Climate Awareness March In Poughkeepsie

The New Paltz Climate Action Coalition (NPCAC) hosted the Walkway to Paris informational event at the Walkway Over the Hudson last Friday.

The event was designed to facilitate a dialogue on issues related to global warming and climate change between presenters and community members.

The event’s design is the creation of Dan Guenther, founder of Phillies Bridge Farm and member of NPCAC.

Guenther said that he envisioned an event that allowed community members to “walk along the Walkway to talk to students, professors, climate scientists, and politicians,” creating an educational venue.

Presenters in attendance included Catskill Mountain Keeper, Citizens for Local Power, Hudson River Sloop Clearwater, NPCAC, and New York Public Interest Research Group (NYPIRG).

The event precedes the United Nations Climate Change Conference, which is scheduled for Nov. 30 through Dec. 11 in Paris.

High-level ministers from over 190 nations will meet to discuss a new global agreement on climate change. This agreement is likely to address the 2 degree Celsius increase above pre-industrial levels. This increase marks what scientists consider to be an acceptable temperature. Current projections estimate an increase of 5 degrees Celsius unless measures are taken.

The roots of global climate policy reach back to 1992, when representatives of developed nations met in Rio de Janeiro and established the United Nations Framework Convention on Climate Change (UNFCCC).

The Kyoto Protocol was drafted in 1997 after years of discussions facilitated by the UNFCCC. The protocol required countries to cut carbon dioxide emissions by 5 percent of levels recorded in 1990.

A stipulation designed into the protocol barred its implementation, however. The protocol could not come into effect until countries responsible for 55 percent of the total global emissions ratified it.

The United States, the world’s largest emission producer, did not sign the Kyoto Protocol. Furthermore countries that did not meet the agreed upon emission levels were not penalized.

In 2009 another conference was held in Copenhagen. This time, all developed countries in attendance agreed to limit their emissions, an unprecedented deal.

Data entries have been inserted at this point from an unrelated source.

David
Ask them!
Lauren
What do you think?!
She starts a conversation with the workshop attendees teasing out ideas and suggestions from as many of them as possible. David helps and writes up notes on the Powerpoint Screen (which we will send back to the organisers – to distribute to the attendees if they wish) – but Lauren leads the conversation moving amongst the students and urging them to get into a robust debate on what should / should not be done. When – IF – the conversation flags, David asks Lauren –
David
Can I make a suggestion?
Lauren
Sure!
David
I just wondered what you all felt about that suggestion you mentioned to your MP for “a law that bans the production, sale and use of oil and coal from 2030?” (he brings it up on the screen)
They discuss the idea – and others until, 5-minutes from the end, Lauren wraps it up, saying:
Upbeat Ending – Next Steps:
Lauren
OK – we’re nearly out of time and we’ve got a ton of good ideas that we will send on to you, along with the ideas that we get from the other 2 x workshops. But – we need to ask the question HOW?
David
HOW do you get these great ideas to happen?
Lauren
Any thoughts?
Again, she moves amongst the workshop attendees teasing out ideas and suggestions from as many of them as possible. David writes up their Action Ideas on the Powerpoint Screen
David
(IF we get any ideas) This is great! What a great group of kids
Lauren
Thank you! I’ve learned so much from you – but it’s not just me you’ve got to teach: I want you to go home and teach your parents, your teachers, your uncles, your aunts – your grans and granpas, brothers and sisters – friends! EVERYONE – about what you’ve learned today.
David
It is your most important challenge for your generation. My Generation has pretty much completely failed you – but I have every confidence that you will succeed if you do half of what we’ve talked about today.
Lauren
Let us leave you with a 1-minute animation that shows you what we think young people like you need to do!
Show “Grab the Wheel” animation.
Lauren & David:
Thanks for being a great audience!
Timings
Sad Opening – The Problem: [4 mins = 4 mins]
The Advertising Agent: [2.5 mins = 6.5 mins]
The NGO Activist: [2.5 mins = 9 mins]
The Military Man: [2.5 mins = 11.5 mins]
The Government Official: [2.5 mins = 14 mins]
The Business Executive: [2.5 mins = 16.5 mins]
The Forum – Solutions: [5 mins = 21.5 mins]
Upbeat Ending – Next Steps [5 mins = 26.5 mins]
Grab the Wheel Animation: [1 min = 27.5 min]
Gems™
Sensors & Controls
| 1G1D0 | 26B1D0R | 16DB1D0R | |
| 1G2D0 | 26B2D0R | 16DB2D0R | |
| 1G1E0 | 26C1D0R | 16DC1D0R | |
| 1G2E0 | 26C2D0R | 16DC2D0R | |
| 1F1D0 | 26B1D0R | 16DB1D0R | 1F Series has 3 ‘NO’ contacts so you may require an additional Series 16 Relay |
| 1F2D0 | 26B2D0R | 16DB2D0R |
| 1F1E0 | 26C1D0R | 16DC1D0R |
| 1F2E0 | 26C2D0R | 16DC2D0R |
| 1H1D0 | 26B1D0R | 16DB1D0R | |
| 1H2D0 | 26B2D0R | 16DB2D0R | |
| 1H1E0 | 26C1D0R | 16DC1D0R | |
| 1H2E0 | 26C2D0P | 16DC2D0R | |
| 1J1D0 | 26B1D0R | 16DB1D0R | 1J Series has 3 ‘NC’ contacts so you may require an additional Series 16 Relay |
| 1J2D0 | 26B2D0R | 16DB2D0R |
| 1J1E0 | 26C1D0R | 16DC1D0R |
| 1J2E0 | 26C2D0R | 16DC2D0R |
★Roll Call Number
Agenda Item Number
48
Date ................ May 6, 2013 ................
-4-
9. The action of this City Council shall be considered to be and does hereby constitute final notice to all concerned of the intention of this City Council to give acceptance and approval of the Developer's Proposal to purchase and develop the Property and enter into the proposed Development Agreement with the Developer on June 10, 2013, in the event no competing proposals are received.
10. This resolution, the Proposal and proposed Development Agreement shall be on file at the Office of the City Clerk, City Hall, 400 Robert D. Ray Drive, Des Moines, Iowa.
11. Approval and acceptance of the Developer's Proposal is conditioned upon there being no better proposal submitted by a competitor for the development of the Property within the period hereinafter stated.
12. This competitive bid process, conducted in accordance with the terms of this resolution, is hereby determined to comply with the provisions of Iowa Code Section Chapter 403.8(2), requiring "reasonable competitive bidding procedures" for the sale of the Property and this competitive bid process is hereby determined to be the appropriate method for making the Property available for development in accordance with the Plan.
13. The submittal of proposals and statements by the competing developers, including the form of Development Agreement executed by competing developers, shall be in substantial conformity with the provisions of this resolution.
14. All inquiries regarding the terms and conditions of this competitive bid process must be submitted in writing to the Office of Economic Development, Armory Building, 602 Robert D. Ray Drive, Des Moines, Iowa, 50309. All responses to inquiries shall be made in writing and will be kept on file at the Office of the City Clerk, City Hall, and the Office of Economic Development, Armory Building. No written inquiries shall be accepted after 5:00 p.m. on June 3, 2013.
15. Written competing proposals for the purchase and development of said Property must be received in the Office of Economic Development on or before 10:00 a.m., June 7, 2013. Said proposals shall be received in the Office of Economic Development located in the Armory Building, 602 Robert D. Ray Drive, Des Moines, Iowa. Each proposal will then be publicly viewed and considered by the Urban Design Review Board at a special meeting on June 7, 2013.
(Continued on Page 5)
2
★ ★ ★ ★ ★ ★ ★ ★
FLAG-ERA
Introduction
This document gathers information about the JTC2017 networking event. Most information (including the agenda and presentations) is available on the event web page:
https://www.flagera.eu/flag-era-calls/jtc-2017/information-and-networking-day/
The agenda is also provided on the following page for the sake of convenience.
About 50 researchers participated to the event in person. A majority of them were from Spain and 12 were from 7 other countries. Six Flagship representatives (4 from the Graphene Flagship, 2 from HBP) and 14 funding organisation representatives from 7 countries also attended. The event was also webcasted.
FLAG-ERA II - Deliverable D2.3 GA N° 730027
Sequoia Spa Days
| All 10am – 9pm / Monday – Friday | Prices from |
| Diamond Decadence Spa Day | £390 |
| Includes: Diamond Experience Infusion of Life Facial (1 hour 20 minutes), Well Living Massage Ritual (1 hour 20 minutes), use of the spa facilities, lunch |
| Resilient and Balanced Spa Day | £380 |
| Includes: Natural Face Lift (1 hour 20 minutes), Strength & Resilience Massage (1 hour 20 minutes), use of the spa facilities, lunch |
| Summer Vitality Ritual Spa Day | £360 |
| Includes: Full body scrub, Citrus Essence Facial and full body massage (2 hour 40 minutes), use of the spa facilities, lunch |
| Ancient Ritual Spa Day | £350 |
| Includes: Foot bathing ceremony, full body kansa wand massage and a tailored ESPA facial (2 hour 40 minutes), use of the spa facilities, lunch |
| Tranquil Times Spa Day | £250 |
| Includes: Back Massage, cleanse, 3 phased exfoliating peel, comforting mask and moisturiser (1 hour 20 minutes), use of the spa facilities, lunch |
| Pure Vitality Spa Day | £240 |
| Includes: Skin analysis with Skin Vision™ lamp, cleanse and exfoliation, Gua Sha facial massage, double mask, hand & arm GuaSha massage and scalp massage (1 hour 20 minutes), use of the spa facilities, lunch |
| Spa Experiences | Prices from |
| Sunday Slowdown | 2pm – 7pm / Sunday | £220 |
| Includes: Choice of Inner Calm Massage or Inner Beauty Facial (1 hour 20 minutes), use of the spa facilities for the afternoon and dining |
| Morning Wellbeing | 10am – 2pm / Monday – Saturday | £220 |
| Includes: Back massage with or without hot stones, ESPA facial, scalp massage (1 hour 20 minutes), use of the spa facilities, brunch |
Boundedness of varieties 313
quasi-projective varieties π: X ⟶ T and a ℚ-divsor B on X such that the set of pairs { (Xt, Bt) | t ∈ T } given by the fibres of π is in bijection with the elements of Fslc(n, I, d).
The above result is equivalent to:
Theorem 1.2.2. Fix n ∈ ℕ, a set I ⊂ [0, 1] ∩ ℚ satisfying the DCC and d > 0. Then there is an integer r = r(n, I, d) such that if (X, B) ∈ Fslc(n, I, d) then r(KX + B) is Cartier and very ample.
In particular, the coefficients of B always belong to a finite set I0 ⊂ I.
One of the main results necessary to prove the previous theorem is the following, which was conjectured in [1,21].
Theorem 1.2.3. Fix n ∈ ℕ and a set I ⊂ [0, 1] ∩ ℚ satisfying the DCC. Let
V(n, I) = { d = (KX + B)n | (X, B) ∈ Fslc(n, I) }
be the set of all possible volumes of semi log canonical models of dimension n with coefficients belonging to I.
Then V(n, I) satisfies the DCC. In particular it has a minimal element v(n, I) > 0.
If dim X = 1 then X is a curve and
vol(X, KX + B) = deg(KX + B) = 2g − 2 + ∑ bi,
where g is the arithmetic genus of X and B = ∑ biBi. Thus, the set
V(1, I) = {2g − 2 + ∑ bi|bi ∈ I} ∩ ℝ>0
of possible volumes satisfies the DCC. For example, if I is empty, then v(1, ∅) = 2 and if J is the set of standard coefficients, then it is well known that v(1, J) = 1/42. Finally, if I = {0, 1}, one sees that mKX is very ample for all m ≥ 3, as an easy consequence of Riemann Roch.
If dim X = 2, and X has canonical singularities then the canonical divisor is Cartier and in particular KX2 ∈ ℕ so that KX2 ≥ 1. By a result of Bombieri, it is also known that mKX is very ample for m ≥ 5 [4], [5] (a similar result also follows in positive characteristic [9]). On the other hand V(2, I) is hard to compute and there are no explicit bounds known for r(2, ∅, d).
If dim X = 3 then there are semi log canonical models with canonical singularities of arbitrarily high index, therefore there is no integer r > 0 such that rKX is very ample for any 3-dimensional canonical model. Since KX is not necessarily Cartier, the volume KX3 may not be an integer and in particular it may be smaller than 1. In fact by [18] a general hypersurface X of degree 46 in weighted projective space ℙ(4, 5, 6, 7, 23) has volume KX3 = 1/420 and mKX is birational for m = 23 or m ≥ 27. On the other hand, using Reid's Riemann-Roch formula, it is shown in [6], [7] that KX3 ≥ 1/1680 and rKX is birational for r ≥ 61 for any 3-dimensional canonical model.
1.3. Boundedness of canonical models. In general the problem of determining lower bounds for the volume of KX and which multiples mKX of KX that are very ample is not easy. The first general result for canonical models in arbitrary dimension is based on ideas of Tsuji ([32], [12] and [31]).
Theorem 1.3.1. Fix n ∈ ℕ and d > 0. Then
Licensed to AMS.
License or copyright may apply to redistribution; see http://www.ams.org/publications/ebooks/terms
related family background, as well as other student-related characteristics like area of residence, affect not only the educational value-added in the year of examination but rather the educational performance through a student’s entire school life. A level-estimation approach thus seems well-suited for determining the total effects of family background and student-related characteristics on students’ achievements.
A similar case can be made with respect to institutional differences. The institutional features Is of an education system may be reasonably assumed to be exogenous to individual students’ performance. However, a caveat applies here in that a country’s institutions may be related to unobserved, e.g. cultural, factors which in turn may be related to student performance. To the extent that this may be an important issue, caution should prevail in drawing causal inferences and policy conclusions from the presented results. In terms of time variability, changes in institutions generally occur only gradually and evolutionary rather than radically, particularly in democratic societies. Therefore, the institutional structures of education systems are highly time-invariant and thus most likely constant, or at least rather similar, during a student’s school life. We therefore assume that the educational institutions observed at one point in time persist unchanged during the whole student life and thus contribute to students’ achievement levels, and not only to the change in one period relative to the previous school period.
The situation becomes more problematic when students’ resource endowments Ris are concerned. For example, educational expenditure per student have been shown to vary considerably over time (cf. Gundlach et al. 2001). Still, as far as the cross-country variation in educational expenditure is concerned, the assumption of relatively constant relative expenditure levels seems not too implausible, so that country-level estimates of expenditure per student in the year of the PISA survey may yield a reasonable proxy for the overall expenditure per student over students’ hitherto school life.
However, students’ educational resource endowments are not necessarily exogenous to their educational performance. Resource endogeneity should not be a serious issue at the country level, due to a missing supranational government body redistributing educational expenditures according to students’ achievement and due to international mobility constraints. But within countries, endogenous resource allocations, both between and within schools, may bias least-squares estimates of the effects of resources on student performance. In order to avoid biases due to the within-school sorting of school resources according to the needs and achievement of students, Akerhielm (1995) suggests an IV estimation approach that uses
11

The agreement was barred from ratification by the UN, however. However from what the press have described as chaos in the last moments of the conference. Although a form of the agreement was ratified in 2010 during the Cancun agreements.

The majority of the Walkway to Paris presenters shared a common message: action at the local and individual level.

“If everyone did a little bit on their own it would make a big difference,” said  Samantha Verdecchia, a third-year at SUNY New Paltz and attendee at the NPCAC.

A presenter from Bard College brought a board to the Walkway with an illustration of relatively simple modifications made to home windows and lighting fixtures that conserve heating and electrical energy.

“When people hear of these big movements they tend to ask ‘What can I do?’ Often people think, ‘nothing.’ They tend to leave it to a larger entity and be passive about it,” said SUNY New Paltz fourth-year Anna Norm.

On Nov. 12 the NPCAC is hosting a meeting on energy in Kingston, New York.